# Hiding a key



## Craig2000

I kitesurf and was wondering if anyone had any suggestions on securing my car. I don’t have any place on my wetsuit to keep the key fob dry and safe. With my Audi they had a manual key to lock your car and I could put it in a little pouch in wetsuit or hide it on tire, under wipers etc. Obviously, if I hide a key on Tesla you can open the car. 
Anyone have any suggestions? Thx


----------



## Long Ranger

Trade in your S for a 3 or Y and use the RFID card? 

How about using a phone as a key? You could power it off and hide it on the car. A bit big, but seems like it could work. Or just hide the fob under a rock somewhere.


----------



## lance.bailey

various places sell "fake rocks" that people can stash in the garden. they were actually a key hiding location. keep one in the car and use it to hide the key near your car. just learn to park near rocks.
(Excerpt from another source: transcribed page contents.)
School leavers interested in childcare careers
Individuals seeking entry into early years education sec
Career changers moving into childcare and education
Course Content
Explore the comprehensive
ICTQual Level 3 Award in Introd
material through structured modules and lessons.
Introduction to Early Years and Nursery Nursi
https://www.uncommongoods.com/product/key-hiding-rock
full disclaimer - i've never used them, i don't use them. the above link was a quick google for an example.


----------



## JasonF

Craig2000 said:


> I kitesurf and was wondering if anyone had any suggestions on securing my car. I don't have any place on my wetsuit to keep the key fob dry and safe. With my Audi they had a manual key to lock your car and I could put it in a little pouch in wetsuit or hide it on tire, under wipers etc. Obviously, if I hide a key on Tesla you can open the car.
> Anyone have any suggestions? Thx


The old school way to keep the keyfob dry is the same way we used to before water-resistant phones: Put it in a ziplock bag, and seal and fold it.


----------



## Kizzy

You could get one of those faraday pouches to block the signal from the fob (or take out the battery) and find a hiding spot? Enable PIN to Drive just in case.


----------